Yesterday afternoon, Vulture published the single funniest headline I’ve ever seen outside of the Onion (“Dave Chappelle Tells One Joke at Charity Event, Proceeds to Stare Down Audience”). Chappelle’s awkward 53-minute set was hosted as part of ex-NBA player Alonzo Mourning’s Summer Groove charity gala Friday night. The set bombed, and CNN analyst Roland S. Martin sat in the audience, livetweeting the whole mess.
Dave Chappelle somehow saw, and recognized, the CNN analyst in the crowd. “…Dave started talking to me, asking if I was putting this on CNN. Yes, from the stage!” Martin tweeted. He continued, “He’s been on stage 46 minutes & told one joke.”

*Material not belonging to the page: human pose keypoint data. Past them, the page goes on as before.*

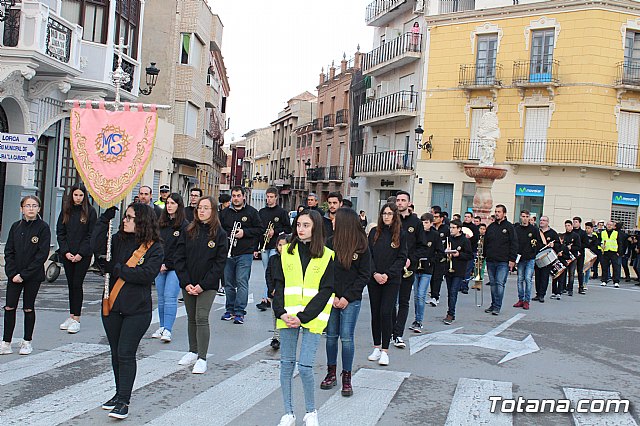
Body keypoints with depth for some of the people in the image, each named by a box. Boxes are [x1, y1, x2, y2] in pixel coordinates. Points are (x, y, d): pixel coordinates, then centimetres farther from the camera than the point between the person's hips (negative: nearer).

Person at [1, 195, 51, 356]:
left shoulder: (43, 227, -7)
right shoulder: (16, 227, 5)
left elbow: (42, 254, -11)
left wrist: (24, 274, -14)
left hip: (33, 275, -3)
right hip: (14, 275, 3)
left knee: (28, 308, 6)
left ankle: (27, 342, 19)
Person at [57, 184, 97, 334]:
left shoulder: (90, 211, -2)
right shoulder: (66, 211, 8)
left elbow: (91, 235, -5)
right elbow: (60, 233, 8)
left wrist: (80, 253, -11)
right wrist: (66, 252, -4)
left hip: (83, 255, -4)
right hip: (67, 254, 4)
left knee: (77, 284, -6)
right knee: (70, 284, 8)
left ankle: (76, 319, -4)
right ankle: (71, 316, 15)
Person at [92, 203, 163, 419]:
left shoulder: (154, 248, -8)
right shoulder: (119, 240, 5)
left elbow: (146, 273, -21)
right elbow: (97, 246, -12)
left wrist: (116, 269, -16)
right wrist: (106, 217, -14)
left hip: (137, 310, -5)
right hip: (112, 306, 5)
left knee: (126, 354, -6)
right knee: (116, 353, 16)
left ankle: (123, 402, 3)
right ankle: (120, 393, 31)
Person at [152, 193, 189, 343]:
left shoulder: (184, 225, -6)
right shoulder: (161, 223, 11)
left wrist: (167, 265, -10)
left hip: (174, 267, -6)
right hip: (160, 266, 6)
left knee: (170, 297, -10)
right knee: (161, 298, 10)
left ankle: (167, 330, -11)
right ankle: (162, 327, 18)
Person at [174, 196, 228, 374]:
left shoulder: (219, 234, -5)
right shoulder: (188, 231, 3)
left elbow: (220, 262, -7)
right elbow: (179, 257, 2)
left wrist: (203, 285, -12)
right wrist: (186, 282, -8)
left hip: (207, 285, -3)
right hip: (188, 284, 4)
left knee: (201, 319, -10)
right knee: (191, 318, 12)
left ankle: (202, 359, -4)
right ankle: (193, 352, 27)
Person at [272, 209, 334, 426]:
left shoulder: (327, 256, -1)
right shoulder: (286, 253, 7)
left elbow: (325, 291, -5)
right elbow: (278, 284, 6)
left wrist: (303, 317, -13)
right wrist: (281, 312, -9)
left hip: (311, 318, -3)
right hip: (287, 317, 3)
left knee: (305, 367, -7)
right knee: (286, 364, 7)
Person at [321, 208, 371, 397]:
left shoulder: (361, 247, -5)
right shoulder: (330, 243, 0)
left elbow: (364, 275, -3)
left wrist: (347, 297, -9)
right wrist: (331, 296, -7)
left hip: (351, 300, -2)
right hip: (331, 298, 3)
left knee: (346, 338, -2)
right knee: (331, 336, 9)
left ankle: (347, 378, 11)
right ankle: (331, 373, 23)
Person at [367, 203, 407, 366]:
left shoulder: (400, 235, 0)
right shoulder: (374, 233, 6)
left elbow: (402, 258, -2)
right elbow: (368, 255, 4)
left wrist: (388, 274, -11)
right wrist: (374, 273, -10)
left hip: (392, 280, -3)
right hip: (374, 279, 3)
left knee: (386, 313, -7)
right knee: (375, 313, 7)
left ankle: (385, 350, 0)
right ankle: (377, 347, 19)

And since you were wondering, no. No, Dave Chappelle wasn’t on drugs or anything, as Martin was quick to point out in his tweets. And it wasn’t as if Chappelle weren’t self-aware during his own performance; in fact, he reportedly remarked on how hard he was bombing with the audience as it was happening: “I’ve been onstage more than 40 minutes. I’ve only told one joke. The audience has told 38 jokes. F—-ing fantastic.”

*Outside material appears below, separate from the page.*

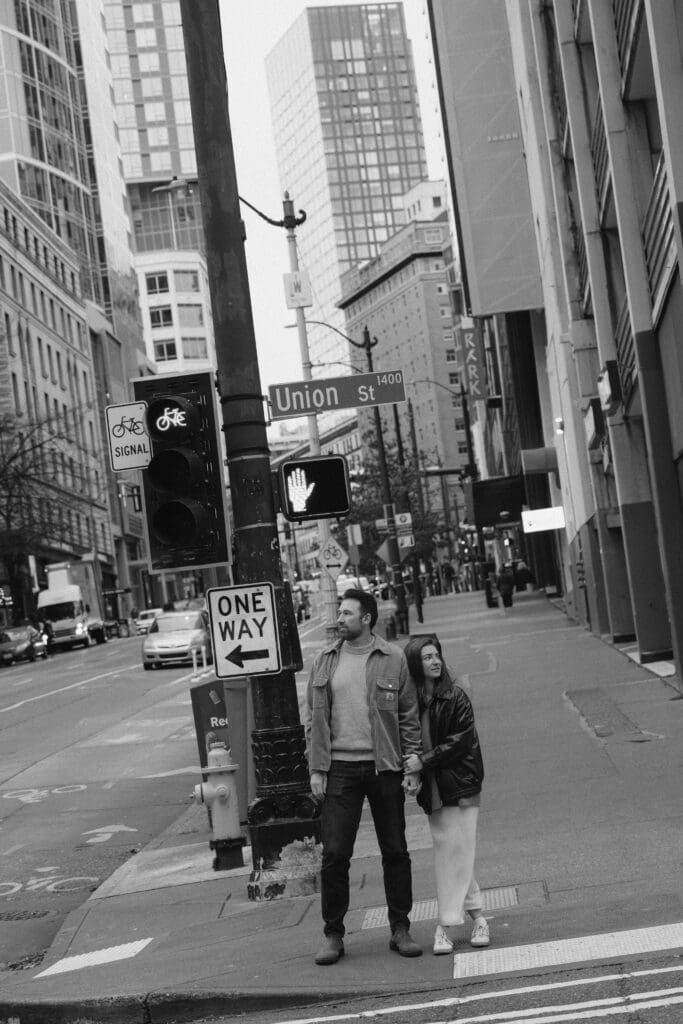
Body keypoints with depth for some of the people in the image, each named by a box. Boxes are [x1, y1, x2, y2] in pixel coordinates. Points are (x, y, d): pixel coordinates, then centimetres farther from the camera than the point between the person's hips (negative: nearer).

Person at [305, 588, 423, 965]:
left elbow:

Apparently, Chappelle was disgruntled because audience members in the front row repeatedly chimed in during the opening three minutes of his act. But instead of killing his hecklers with comedy, Chappelle just kind of… tried to wait the audience out?
Not only that, Chappelle received four text messages during the show “and actually checked them,” Martin livetweeted. Finally, Chappelle was booed off the stage.

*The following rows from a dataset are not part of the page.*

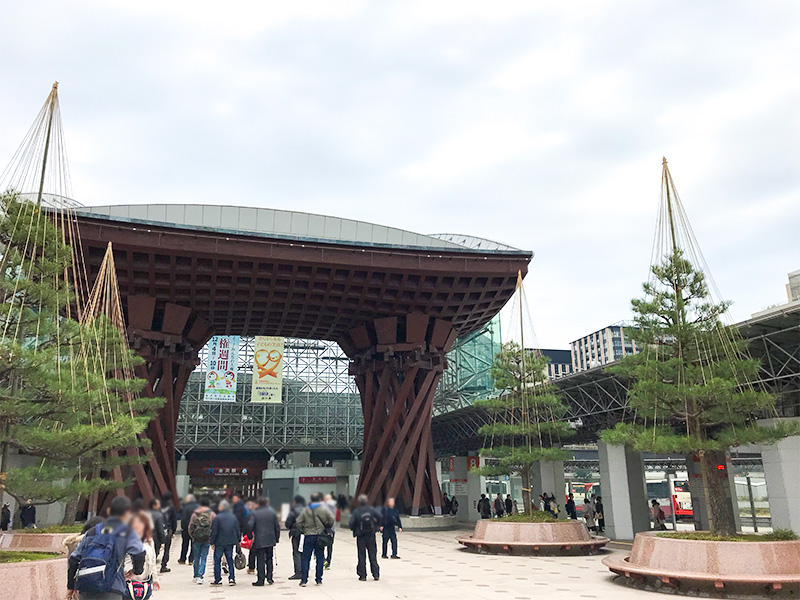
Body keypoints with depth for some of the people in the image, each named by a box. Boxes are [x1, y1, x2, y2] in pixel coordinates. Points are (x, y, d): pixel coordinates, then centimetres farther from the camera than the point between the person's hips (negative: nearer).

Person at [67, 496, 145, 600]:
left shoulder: (92, 532, 20)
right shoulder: (127, 532, 5)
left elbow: (73, 559, 19)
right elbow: (139, 554, -10)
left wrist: (71, 586, 27)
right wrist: (137, 570, 10)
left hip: (85, 590, 5)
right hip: (110, 591, -5)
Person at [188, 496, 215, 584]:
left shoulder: (194, 514, 3)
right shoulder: (212, 514, -1)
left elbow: (190, 527, 5)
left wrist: (192, 537, 17)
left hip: (196, 540, 2)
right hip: (206, 540, -1)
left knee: (196, 558, 14)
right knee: (203, 557, 4)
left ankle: (196, 576, 23)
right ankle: (200, 576, -5)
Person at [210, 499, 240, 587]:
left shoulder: (217, 518, -12)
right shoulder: (233, 517, 4)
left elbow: (214, 532, -11)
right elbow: (238, 530, 9)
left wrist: (212, 542, -2)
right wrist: (238, 540, 19)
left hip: (219, 543, -4)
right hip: (230, 543, 4)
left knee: (217, 561, 6)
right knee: (230, 561, 11)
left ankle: (217, 580, 7)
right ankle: (232, 579, 6)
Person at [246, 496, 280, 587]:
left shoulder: (254, 513, -5)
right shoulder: (272, 512, 4)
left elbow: (249, 526, -15)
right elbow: (277, 526, 5)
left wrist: (250, 536, 1)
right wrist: (277, 538, 14)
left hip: (259, 541, -3)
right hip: (270, 540, 3)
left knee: (260, 560, 3)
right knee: (269, 559, 16)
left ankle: (260, 580, 5)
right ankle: (269, 577, 9)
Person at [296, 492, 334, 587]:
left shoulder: (305, 510, 0)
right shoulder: (324, 509, -4)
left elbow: (299, 523, -2)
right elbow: (331, 520, -5)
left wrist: (303, 531, 10)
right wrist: (326, 528, 9)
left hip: (308, 537, 0)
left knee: (306, 559, 5)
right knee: (320, 558, 9)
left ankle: (303, 580, 3)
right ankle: (319, 580, 12)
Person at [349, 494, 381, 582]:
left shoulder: (356, 511, -7)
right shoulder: (371, 509, -3)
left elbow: (351, 522, -15)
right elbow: (379, 517, -13)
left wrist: (354, 530, 3)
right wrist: (376, 527, 0)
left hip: (360, 536, -1)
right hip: (371, 535, 1)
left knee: (361, 556, 6)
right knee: (372, 555, 8)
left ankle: (362, 575, 7)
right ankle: (376, 574, 7)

Yesterday, Chappelle returned to the Seminole Hard Rock stage in support of the same charity event. There, he apologized for his “bad attitude” the night before, and this time delivered a shorter—and funnier—10-minute routine.
I honestly feel bad for Dave Chappelle, and I don’t think he owes anyone an apology. It is little surprise he was so easily ruffled, because he’s avoided the limelight for literally years now—his mellow crowd banter has been temporarily displaced, it seems, by a help-help-I’m-out-of-practice panic.
But turning his ire into 50 minutes of just standing there, glowering? It’s kind of genius. Tedium has always been a cornerstone of edgy comedy.
After the cut, a 3-minute video clip from the beginning of Friday’s show: Right off the bat, Chappelle is obviously uncomfortable with the crowd’s enthusiastic interruptions. Near the end of the clip, Chappelle begins to castigate an audience member for “filming the whole thing on a camera-phone.” Yep. The audience turned on him soon after.
The should have booked Clayton Bigsby.